The director then asks: "Can we make it so board members can type in a country name and see its trend?"
Mei smiles. That is a Dash app. For next year's report, she will build one.
Key Technical Decisions
Looking back, Mei identifies the decisions that mattered most:
-
Color scale choice:
"YlGnBu"(sequential, accessible) was better than"RdYlGn"(diverging, red-green problematic for colorblind viewers) for the choropleth. -
Fixed color range:
range_color=[40, 100]ensured that the same color meant the same value across all views. Without this, the animated map would have been misleading. -
Hover design: Including country name as
hover_nameand limitinghover_datato 3-4 fields kept tooltips readable. Her first version showed 10 columns in the tooltip and was overwhelming. -
Export strategy: Self-contained HTML files (
include_plotlyjs=True) were large but worked offline — important for board members on airplanes or in areas with poor connectivity. -
Simplicity over complexity: A single animated map conveyed more than a complex multi-panel dashboard. Sometimes the most impactful interactive visualization is one great chart, not five adequate ones.
Pedagogical Reflection
This case study demonstrates the practical workflow for interactive visualization:
- Build charts individually in a notebook before combining them.

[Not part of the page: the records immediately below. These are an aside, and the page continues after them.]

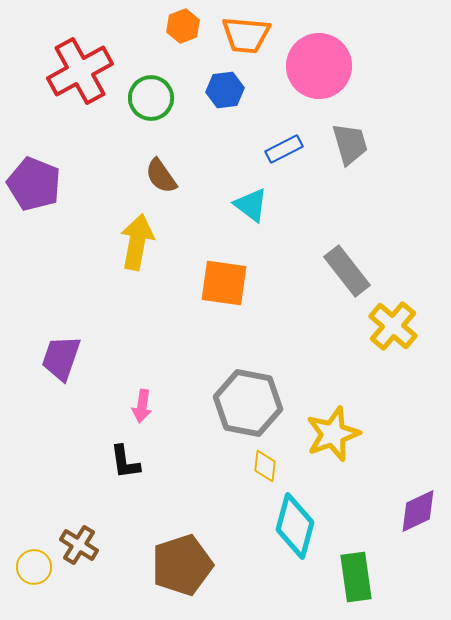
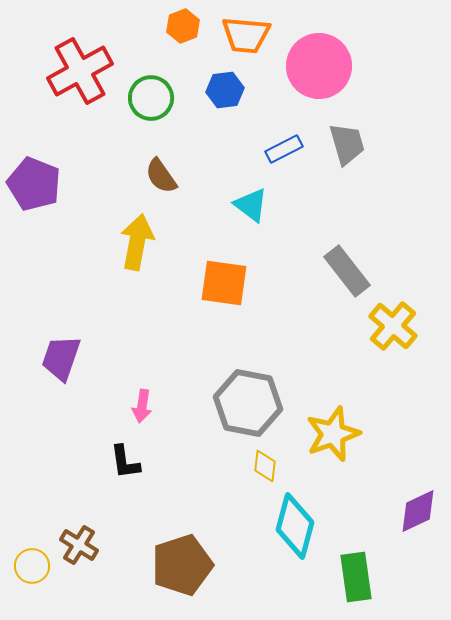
gray trapezoid: moved 3 px left
yellow circle: moved 2 px left, 1 px up
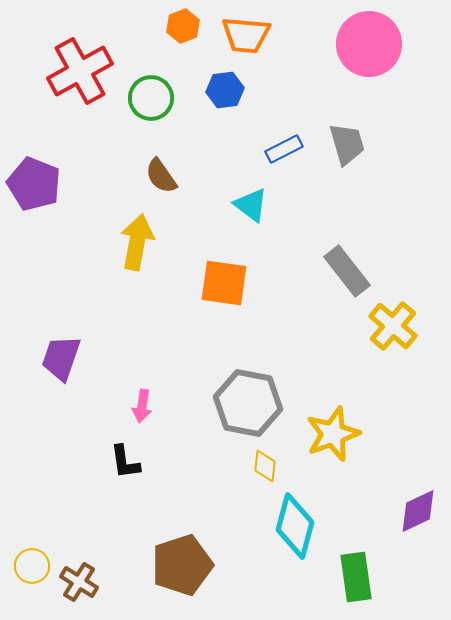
pink circle: moved 50 px right, 22 px up
brown cross: moved 37 px down
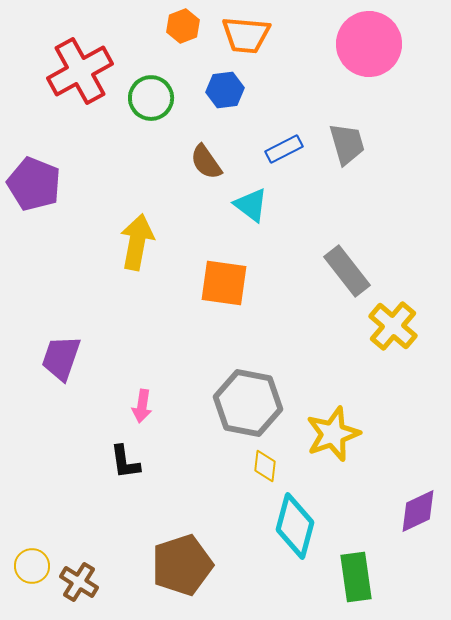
brown semicircle: moved 45 px right, 14 px up
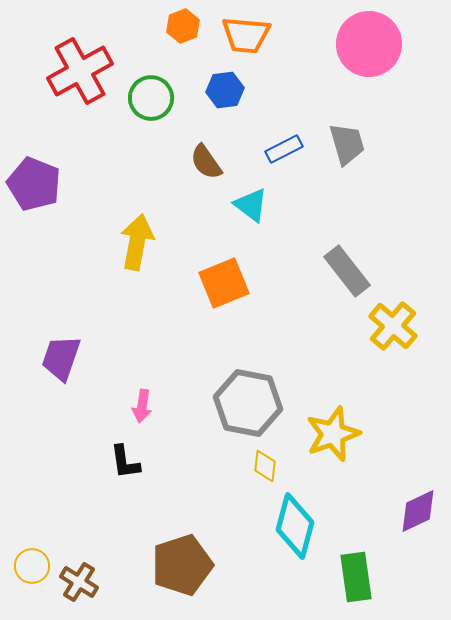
orange square: rotated 30 degrees counterclockwise
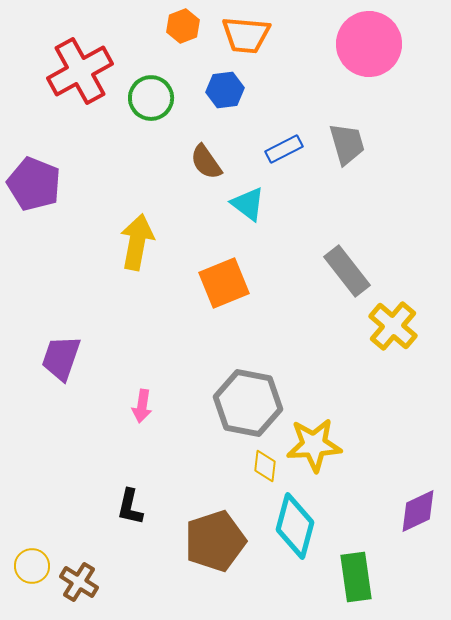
cyan triangle: moved 3 px left, 1 px up
yellow star: moved 19 px left, 11 px down; rotated 16 degrees clockwise
black L-shape: moved 5 px right, 45 px down; rotated 21 degrees clockwise
brown pentagon: moved 33 px right, 24 px up
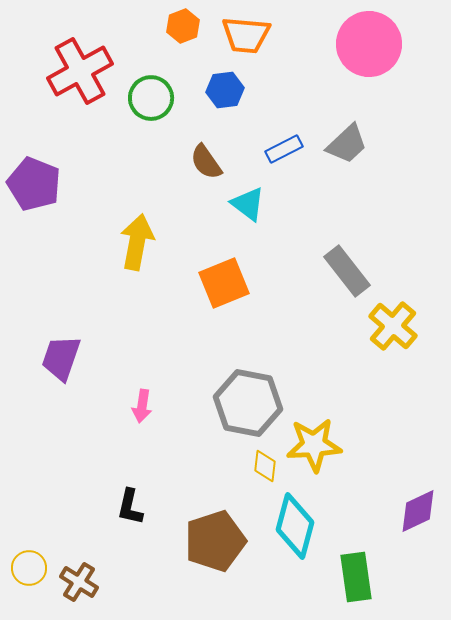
gray trapezoid: rotated 63 degrees clockwise
yellow circle: moved 3 px left, 2 px down
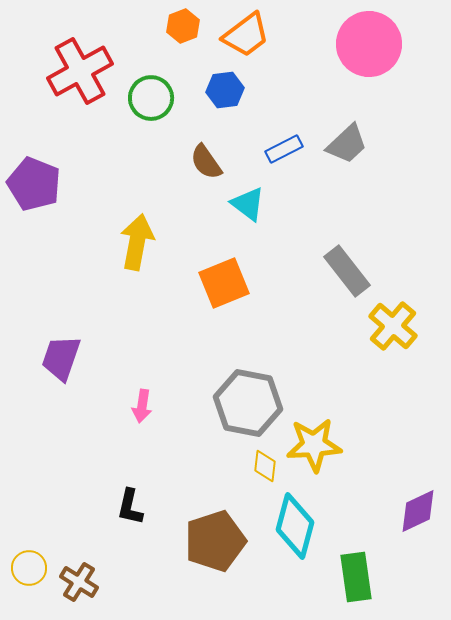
orange trapezoid: rotated 42 degrees counterclockwise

- Test tooltips exhaustively — hover over edge cases (small countries, missing data, outliers) to ensure they display correctly.
- Choose export format based on audience — HTML for exploration, static images for reports, Dash for recurring dashboards.
- Start simple — one excellent interactive chart is better than a mediocre multi-panel dashboard.
- Let the audience drive the next iteration — Mei's director identified the next feature (country search) that will motivate her Dash app.